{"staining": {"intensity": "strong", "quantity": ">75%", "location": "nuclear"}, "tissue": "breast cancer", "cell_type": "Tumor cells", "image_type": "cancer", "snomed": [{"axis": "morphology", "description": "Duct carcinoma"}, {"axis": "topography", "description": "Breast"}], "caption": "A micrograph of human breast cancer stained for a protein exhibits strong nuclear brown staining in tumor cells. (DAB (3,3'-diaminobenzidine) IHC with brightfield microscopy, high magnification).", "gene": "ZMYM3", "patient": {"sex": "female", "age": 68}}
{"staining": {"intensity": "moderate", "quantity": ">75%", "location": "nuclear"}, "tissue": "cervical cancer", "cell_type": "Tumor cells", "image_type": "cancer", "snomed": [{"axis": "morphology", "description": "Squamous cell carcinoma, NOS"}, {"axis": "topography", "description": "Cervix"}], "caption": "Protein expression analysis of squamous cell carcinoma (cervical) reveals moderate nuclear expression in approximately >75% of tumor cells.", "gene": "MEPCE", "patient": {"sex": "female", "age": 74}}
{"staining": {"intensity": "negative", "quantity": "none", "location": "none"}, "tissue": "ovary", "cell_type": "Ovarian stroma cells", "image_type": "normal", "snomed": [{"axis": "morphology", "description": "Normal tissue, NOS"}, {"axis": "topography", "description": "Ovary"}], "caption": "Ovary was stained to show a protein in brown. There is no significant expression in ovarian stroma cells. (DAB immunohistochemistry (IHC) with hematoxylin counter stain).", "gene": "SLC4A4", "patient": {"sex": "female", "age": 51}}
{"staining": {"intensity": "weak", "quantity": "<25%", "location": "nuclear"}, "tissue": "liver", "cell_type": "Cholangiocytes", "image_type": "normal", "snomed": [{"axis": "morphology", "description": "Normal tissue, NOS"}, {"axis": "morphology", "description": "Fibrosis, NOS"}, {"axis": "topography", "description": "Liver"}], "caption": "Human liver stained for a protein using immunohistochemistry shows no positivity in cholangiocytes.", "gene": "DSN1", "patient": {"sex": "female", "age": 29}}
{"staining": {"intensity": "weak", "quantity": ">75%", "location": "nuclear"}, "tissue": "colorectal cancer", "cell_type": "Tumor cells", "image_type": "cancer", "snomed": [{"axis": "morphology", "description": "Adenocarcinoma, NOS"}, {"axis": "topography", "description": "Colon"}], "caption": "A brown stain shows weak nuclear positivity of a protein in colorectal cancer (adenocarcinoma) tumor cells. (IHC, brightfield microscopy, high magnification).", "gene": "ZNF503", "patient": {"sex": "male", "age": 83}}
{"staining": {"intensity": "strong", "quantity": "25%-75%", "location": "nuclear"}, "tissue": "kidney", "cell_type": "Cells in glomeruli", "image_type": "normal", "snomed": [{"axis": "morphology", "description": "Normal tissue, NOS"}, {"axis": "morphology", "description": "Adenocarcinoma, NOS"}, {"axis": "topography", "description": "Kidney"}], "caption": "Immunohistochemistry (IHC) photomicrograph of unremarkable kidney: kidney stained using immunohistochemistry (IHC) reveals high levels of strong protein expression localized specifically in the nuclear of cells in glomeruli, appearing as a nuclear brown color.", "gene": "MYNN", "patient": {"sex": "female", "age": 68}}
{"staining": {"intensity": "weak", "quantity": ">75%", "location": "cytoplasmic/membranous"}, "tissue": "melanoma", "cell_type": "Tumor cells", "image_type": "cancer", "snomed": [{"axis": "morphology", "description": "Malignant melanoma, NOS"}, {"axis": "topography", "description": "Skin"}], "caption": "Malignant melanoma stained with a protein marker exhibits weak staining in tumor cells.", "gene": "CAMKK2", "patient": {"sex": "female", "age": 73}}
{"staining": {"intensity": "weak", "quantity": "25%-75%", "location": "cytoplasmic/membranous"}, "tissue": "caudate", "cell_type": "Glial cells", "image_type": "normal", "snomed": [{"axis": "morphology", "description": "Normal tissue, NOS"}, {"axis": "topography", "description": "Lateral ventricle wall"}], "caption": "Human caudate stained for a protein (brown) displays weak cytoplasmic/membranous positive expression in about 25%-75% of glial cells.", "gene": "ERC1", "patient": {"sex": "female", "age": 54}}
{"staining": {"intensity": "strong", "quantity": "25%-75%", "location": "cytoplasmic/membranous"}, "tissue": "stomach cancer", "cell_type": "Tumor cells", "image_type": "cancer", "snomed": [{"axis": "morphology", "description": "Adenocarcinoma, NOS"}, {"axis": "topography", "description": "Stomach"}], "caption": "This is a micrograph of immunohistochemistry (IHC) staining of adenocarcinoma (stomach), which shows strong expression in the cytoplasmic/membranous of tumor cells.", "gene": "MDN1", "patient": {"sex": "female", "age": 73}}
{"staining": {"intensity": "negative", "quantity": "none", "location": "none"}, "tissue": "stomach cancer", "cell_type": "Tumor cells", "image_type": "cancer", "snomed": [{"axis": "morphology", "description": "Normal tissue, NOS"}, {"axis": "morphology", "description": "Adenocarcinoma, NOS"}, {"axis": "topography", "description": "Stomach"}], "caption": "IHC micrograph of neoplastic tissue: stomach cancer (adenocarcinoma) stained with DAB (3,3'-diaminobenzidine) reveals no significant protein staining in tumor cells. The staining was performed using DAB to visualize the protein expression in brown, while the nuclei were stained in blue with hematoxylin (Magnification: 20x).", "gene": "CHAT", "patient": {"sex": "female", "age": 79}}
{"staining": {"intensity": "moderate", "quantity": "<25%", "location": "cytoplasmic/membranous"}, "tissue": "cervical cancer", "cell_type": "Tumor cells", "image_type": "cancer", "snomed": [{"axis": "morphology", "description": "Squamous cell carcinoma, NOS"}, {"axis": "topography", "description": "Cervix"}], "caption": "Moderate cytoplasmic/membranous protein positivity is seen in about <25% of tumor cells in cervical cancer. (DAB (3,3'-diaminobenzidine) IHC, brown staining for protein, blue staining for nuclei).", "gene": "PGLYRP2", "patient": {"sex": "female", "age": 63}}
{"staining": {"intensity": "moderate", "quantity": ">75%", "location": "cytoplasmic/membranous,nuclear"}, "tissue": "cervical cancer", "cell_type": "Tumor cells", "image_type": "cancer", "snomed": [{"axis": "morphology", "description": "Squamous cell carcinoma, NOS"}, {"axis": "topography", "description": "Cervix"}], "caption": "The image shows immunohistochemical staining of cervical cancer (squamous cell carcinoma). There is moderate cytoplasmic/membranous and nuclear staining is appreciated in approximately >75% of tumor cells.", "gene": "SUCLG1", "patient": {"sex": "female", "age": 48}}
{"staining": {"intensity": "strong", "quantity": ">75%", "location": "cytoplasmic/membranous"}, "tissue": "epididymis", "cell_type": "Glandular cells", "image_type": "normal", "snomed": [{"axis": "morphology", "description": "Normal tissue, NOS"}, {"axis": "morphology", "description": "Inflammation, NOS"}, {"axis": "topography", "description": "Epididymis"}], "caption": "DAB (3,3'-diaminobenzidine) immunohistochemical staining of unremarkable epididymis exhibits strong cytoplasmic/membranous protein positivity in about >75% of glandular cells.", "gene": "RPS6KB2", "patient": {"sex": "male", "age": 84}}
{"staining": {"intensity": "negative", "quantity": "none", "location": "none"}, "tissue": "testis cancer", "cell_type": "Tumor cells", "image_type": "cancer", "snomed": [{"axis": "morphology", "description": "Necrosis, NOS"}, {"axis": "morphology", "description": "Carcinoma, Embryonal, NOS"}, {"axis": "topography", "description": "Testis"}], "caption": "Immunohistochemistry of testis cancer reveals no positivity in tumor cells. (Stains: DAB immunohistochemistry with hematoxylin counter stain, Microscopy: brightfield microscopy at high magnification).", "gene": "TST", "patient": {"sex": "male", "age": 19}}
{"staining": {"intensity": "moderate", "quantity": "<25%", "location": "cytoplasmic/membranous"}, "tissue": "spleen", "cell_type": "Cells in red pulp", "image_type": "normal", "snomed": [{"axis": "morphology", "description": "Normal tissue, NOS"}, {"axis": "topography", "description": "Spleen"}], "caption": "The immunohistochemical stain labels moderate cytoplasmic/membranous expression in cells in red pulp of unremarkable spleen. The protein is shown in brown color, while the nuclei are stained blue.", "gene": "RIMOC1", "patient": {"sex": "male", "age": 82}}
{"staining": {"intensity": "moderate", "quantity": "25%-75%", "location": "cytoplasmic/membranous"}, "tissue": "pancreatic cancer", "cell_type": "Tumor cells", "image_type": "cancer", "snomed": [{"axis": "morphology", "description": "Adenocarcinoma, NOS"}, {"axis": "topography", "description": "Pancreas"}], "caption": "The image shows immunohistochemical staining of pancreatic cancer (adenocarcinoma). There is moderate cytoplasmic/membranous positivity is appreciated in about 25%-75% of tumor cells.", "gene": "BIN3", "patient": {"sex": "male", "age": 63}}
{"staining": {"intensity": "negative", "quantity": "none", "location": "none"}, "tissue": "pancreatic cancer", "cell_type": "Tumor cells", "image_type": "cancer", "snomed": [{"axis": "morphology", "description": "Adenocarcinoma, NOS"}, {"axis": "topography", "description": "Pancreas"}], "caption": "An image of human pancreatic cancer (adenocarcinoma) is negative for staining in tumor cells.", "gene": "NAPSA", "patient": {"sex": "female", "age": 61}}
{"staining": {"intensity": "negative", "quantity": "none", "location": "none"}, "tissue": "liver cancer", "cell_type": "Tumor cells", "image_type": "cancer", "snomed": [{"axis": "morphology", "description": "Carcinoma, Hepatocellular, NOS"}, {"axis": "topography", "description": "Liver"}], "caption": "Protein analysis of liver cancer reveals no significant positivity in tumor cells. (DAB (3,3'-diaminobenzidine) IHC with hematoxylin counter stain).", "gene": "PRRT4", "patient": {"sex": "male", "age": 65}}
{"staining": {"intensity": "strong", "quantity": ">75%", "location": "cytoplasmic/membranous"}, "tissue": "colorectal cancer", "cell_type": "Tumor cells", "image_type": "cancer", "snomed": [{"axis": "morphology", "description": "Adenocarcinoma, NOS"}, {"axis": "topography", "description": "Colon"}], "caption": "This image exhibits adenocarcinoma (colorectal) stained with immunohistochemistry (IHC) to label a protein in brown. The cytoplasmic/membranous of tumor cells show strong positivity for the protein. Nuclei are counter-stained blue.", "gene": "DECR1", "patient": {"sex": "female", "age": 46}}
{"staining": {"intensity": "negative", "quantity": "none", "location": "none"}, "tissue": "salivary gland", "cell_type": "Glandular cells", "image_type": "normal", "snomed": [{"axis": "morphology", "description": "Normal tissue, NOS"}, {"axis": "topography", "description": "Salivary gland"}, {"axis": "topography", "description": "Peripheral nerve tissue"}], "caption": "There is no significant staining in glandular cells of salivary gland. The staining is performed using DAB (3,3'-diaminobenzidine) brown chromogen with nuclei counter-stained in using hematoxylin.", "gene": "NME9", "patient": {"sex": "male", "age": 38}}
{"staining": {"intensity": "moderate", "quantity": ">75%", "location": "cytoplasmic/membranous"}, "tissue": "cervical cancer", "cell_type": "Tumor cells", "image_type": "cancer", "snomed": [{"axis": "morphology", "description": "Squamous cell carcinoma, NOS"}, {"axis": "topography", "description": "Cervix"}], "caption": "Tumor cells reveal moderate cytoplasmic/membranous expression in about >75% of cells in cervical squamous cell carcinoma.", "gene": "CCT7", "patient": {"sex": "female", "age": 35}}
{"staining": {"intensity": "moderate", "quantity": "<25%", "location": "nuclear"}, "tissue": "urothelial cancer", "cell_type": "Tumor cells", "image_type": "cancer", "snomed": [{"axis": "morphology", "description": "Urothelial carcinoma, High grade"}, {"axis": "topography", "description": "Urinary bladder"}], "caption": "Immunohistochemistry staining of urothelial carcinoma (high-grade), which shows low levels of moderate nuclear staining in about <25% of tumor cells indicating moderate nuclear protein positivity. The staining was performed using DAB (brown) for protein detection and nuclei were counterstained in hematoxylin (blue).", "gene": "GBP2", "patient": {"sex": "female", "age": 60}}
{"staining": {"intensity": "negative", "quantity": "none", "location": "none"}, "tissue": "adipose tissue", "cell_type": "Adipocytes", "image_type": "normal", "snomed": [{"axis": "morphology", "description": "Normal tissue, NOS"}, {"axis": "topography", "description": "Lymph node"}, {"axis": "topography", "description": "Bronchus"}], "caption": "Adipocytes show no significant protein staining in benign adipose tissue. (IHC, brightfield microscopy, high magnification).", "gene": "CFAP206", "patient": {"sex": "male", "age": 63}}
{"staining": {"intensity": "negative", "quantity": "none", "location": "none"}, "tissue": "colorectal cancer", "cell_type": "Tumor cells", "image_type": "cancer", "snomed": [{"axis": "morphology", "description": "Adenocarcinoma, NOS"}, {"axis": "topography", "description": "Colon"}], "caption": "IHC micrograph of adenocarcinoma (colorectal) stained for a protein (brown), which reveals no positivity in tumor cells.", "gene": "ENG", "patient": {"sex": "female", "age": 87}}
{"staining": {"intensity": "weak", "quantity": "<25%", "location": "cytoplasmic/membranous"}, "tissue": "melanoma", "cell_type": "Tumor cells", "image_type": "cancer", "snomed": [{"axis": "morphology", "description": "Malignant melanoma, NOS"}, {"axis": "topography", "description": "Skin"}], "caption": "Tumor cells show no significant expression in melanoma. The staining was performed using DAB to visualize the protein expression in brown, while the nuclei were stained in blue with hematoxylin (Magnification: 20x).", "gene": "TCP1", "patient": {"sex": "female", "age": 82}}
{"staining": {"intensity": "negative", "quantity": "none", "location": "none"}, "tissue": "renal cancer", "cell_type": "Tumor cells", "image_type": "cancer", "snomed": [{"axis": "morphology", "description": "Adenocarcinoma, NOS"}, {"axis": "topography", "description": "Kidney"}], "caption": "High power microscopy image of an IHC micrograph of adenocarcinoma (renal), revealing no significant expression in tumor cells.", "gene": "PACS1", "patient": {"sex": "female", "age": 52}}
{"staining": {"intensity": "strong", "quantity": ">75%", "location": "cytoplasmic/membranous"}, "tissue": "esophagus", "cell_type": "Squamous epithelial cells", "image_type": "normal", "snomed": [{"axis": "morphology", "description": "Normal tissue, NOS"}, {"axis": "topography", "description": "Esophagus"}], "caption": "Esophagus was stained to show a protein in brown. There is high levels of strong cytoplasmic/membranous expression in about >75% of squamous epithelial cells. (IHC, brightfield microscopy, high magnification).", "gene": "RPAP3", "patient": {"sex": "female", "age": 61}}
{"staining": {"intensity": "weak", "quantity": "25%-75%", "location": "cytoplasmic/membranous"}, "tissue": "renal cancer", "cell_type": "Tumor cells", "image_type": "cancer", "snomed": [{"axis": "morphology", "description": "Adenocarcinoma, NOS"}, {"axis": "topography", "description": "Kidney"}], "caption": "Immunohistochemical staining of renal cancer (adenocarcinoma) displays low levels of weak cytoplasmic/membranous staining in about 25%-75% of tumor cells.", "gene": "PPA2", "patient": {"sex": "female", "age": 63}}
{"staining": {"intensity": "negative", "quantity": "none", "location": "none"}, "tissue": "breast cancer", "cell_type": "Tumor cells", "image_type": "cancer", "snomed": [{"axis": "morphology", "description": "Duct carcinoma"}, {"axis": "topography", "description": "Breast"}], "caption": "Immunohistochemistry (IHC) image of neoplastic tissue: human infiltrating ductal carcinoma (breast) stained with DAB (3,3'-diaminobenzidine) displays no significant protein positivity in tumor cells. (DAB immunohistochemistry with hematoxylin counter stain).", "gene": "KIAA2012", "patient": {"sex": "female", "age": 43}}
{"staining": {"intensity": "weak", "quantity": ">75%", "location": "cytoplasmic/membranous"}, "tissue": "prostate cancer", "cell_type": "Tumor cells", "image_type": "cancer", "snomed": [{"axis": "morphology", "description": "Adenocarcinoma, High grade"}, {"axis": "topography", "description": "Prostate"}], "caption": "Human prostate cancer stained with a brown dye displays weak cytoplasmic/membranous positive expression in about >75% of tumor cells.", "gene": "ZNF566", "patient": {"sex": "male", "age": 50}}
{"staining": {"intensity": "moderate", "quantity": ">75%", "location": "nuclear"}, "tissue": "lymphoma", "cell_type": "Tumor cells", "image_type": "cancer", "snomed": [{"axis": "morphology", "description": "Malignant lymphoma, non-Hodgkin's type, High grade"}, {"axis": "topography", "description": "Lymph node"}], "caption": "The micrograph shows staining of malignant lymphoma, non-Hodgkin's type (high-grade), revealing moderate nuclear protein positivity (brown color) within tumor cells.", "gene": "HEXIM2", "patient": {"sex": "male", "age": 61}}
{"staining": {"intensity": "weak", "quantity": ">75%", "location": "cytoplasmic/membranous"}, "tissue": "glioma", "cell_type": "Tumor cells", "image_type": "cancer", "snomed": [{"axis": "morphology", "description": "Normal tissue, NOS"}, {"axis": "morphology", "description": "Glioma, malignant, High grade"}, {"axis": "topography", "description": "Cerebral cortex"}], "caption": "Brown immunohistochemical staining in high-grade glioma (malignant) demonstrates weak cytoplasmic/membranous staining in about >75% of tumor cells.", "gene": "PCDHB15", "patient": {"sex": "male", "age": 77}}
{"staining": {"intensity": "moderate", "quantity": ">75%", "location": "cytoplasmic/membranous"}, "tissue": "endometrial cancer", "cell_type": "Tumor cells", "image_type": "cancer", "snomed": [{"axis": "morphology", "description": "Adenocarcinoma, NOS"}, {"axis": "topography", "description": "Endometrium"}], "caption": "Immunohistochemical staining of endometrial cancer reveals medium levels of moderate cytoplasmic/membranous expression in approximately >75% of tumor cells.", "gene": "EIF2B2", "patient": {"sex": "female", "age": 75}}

▸ **ABOUT THIS EXERCISE**
Give back precisely the lines above that start at the line containing "of adenocarcinoma (colorectal)" and end at the line containing "cells show no", inclusive. No other lines belong in the output.

▸ **OUTPUT OF THE TASK**
{"staining": {"intensity": "negative", "quantity": "none", "location": "none"}, "tissue": "colorectal cancer", "cell_type": "Tumor cells", "image_type": "cancer", "snomed": [{"axis": "morphology", "description": "Adenocarcinoma, NOS"}, {"axis": "topography", "description": "Colon"}], "caption": "IHC micrograph of adenocarcinoma (colorectal) stained for a protein (brown), which reveals no positivity in tumor cells.", "gene": "ENG", "patient": {"sex": "female", "age": 87}}
{"staining": {"intensity": "weak", "quantity": "<25%", "location": "cytoplasmic/membranous"}, "tissue": "melanoma", "cell_type": "Tumor cells", "image_type": "cancer", "snomed": [{"axis": "morphology", "description": "Malignant melanoma, NOS"}, {"axis": "topography", "description": "Skin"}], "caption": "Tumor cells show no significant expression in melanoma. The staining was performed using DAB to visualize the protein expression in brown, while the nuclei were stained in blue with hematoxylin (Magnification: 20x).", "gene": "TCP1", "patient": {"sex": "female", "age": 82}}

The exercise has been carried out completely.